Thousands of National Guard troops and police officers surround the U. S. Capitol as the nation prepares for the inauguration of President-elect Joe Biden. Threats made toward the building and government officials since the protests on January 6th are on everyone’s minds.
But it’s far from the first time there’s been trouble on Washington’s Capitol Hill.
History of trouble at the Capitol
In March 1861, sharpshooters were stationed around the unfinished dome of the U. S. Capitol to guard Abraham Lincoln as he took the oath of office for the first time. There were even cannons on the Washington Mall.
Princeton history professor Julian Zelizer said the comparison to that troubled time is unfortunate. “You hate to have to compare a current inauguration to a Civil War-era inauguration,” Zelizer told KSL Newsradio. “It’s not a good thing, because that instantly shows how fraught the situation is, how frail our civic ties are.”
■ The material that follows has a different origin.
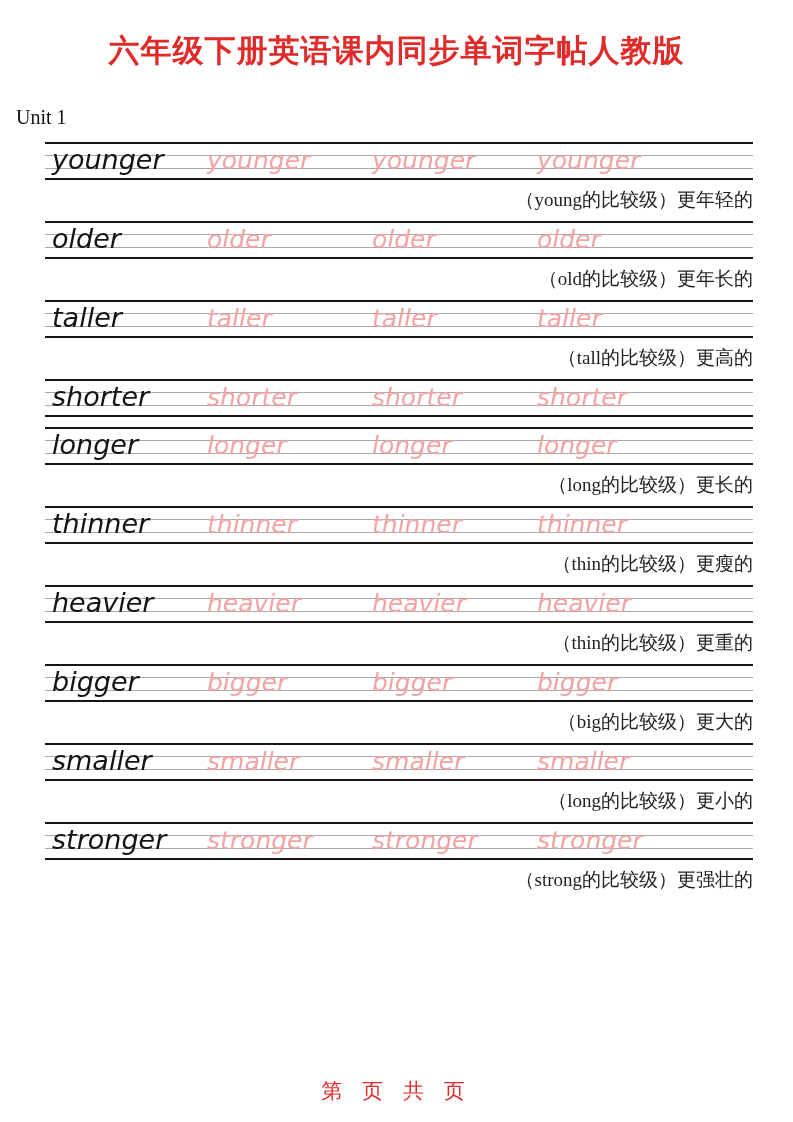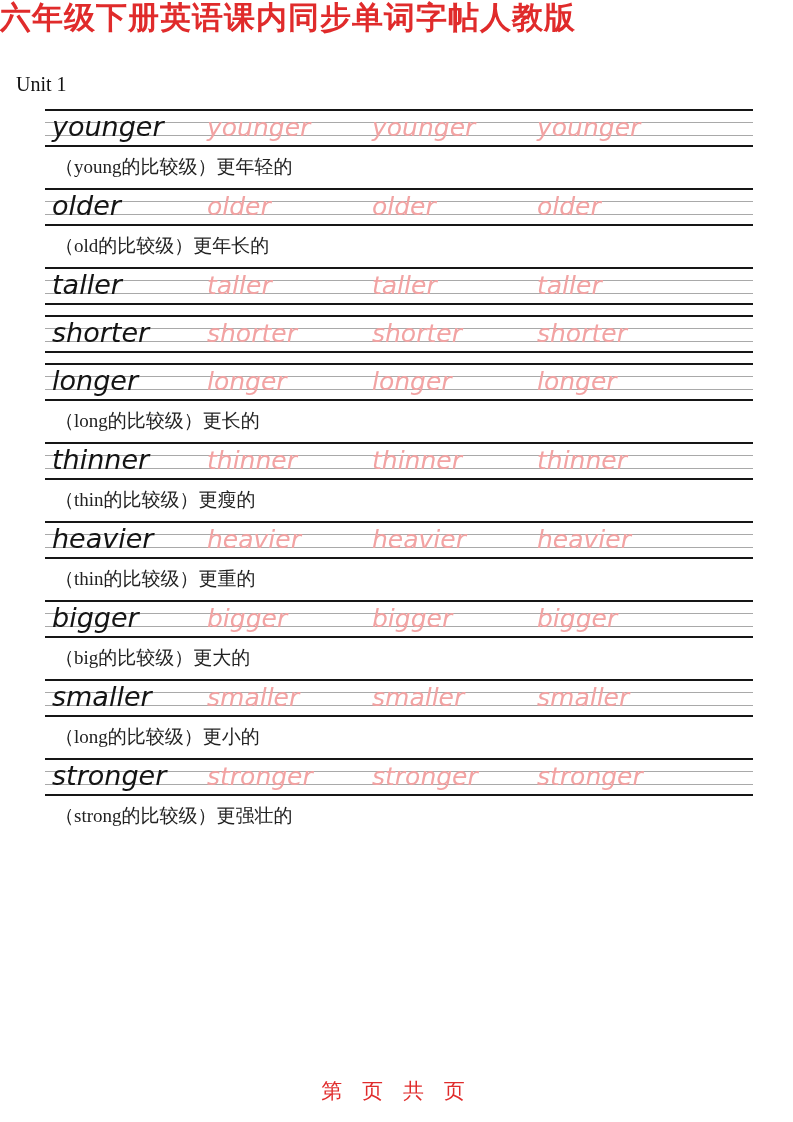"六年级下册英语课内同步单词字帖人教版" .title { padding-top: none -> 33px; text-align: left -> center }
There have been other threats to inaugurations, in 2009 with President Obama and in 2005 with George W. Bush after the 9/ attacks. Through the years, the Capitol has seen a lot of trouble, even between members of Congress.
“Before the Civil War, there was a lot of violence on the floor,” said Zelizer. “There were fights, there were weapons brought to the floor. And so there have been moments when physical violence was something we’ve seen between members.”
In the 2oth century, there were other violent incidents. Puerto Rican nationalists wounded members of the House of Representatives in 1954. Bombs went off in 1971 and 1983. Two Capitol police officers were shot and killed in 1998.
A Utah connection
University of Utah political science professor Tim Chambless has been to the U-S Capitol many times, working as a Congressional staff member and giving tours to hundreds of student interns and others. He remembers what it was like just twenty years ago.
“I was the only one in the rotunda, looking at these beautiful, huge works of art. And there were only security people there, standing appropriately against the wall. They were almost invisible. And myself. Well, those days are gone.”
Even so, both Chambless and Zelizer expressed hope that citizens will once again be welcome in the People’s House.